Yesterday at 12:30 pm I began my heavyhearted journey back to Minnesota. There are emotions and fears and hopes entangling themselves as tightly as the strands of my hair after being tied back in a knotted ponytail for a couple days without a brush to straighten the mess out. My dad flew to San Diego so that he can keep me company and show me sights that he delights to share. It has been a lousy 29 hours since I left California and the web of emotions has yet to unravel itself.
It has been significantly valuable to have this week of transitioning between California and Minnesota dedicated to stopping in National Parks, the Mountains, and checking out miscellaneous Museums. It provides highly craved time to process and winnow through the things in my soul that are of truth, and the things that are of darkness.
From the moment these fears surfaced themselves, I have sought the comfort and wisdom of my friends and my (now former) roommate Diana; all the while praying for wisdom and revelation so that I may understand the root of these fears. What I am beginning to realize through the power of the Spirit moving within me, is that what is really going on in the midst of the havoc of my internal wrestlings is a battle between truth and deception. Why shouldn't’t I have expected such a bloody warfare to take place? I am a slow learner I guess. It is clear as crystal that this is where God is leading me – I have been seeking His face and asking that He may reveal to me how and where His spirit is moving. And from that prayer I ask to be partnered with Him there. God is moving in mysteriously colossal ways.

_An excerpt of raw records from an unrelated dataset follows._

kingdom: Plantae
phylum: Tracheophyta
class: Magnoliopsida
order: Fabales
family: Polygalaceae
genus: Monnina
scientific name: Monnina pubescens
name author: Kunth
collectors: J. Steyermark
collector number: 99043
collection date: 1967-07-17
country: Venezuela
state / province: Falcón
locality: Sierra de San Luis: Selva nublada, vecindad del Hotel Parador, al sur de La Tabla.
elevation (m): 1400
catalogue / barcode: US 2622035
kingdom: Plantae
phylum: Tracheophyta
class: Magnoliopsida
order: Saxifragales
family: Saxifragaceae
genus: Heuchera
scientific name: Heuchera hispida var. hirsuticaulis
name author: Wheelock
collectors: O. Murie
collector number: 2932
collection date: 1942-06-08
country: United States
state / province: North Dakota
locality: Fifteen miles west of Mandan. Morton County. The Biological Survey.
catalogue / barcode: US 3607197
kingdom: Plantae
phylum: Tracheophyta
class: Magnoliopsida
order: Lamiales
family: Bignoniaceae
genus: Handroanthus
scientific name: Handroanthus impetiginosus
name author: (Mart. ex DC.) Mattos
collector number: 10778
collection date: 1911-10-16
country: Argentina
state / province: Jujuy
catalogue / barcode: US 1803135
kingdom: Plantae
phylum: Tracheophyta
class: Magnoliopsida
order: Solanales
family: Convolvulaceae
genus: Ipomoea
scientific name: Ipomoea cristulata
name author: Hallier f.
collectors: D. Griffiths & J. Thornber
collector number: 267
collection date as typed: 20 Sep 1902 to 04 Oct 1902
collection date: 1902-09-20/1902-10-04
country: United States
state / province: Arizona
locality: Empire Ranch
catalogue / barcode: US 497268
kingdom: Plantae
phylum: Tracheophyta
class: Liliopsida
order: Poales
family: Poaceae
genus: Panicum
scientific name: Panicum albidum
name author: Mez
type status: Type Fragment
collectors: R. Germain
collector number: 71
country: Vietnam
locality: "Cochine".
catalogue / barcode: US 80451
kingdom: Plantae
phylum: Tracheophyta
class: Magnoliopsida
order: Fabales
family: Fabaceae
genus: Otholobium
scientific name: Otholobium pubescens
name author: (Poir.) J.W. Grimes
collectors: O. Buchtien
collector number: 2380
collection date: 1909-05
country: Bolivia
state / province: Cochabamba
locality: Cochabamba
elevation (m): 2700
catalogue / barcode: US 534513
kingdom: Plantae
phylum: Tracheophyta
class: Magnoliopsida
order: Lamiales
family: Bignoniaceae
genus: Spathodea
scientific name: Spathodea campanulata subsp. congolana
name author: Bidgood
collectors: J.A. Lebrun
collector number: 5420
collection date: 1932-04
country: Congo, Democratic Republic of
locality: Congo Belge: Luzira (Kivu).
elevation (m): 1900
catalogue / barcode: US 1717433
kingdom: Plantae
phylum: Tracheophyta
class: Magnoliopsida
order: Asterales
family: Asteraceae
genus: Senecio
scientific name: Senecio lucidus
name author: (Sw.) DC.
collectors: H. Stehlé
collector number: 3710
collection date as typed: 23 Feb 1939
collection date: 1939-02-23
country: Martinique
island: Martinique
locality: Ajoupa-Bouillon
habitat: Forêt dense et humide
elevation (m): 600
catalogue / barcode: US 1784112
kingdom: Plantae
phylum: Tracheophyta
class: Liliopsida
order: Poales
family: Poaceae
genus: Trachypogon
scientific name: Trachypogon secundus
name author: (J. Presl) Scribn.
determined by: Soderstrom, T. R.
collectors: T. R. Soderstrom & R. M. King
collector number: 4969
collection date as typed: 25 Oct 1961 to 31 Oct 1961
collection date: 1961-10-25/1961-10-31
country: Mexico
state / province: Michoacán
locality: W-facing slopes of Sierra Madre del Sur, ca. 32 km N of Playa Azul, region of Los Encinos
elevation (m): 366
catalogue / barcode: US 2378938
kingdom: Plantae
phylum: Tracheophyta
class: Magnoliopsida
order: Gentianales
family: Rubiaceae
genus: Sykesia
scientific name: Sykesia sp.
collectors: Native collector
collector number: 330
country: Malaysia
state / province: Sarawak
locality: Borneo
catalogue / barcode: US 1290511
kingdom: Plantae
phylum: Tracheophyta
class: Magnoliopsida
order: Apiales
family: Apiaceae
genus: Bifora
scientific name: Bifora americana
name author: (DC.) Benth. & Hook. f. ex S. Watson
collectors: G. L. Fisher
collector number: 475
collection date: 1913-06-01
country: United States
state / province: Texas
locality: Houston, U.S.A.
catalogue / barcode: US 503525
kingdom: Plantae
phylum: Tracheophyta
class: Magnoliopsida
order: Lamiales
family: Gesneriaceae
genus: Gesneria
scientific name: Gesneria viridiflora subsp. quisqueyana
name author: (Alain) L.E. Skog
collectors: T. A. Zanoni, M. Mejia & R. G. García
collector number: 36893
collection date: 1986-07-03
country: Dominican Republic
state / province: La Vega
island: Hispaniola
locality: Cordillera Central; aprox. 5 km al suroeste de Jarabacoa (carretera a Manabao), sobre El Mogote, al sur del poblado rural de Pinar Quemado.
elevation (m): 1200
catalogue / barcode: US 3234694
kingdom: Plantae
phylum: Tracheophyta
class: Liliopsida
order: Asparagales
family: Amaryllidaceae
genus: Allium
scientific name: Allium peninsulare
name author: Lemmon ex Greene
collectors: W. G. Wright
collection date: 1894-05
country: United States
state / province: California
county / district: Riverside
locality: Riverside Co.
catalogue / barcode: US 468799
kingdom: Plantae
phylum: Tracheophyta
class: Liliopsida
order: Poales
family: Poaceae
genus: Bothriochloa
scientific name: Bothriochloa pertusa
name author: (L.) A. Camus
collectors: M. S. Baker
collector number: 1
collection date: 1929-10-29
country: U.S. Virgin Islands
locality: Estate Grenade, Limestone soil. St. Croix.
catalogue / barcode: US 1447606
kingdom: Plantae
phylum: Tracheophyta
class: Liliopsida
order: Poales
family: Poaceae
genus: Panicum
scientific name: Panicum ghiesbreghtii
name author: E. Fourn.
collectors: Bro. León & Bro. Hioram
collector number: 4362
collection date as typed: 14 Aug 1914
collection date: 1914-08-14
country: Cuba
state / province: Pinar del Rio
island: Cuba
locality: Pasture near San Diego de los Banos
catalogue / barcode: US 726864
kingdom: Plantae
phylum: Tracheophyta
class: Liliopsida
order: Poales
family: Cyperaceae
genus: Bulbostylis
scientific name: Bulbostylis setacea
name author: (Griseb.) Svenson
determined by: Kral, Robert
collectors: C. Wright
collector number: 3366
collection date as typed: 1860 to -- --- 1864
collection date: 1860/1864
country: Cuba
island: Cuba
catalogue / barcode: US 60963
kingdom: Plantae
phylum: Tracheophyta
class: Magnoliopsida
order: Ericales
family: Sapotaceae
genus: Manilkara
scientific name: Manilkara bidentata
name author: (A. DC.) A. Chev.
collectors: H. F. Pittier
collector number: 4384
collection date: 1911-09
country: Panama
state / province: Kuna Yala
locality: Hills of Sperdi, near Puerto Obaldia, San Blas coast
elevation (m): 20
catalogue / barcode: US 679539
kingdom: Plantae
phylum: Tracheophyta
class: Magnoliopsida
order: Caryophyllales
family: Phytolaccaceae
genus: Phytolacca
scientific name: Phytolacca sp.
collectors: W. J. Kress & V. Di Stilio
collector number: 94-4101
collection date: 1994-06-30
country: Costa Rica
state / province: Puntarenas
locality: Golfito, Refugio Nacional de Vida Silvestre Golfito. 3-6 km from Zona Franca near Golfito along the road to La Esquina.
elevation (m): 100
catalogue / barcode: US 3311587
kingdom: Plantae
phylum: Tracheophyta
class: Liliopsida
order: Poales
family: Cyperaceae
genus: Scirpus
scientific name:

God is honoring these aforementioned prayers and I am eager to follow after Him, to open my life up so that I may be the unhindered willing partner he desires. Is there anything of a greater threat to the powers of darkness than a follower of Christ who is fierce about obeying the movement of the Spirit? Of course not! There are monstrous fears looming around the throne room of my heart, gnashing their teeth with deceitful desires to break in and ruin hope, obedience, joy, Love; all of the things that are of Christ. What do I have to fear in this monumental life directional shift? It is of the LORD. Perfect love casts out all fears. There is nowhere else that I would rather be than in the center of God’s will – and I believe I am standing tall, front and center.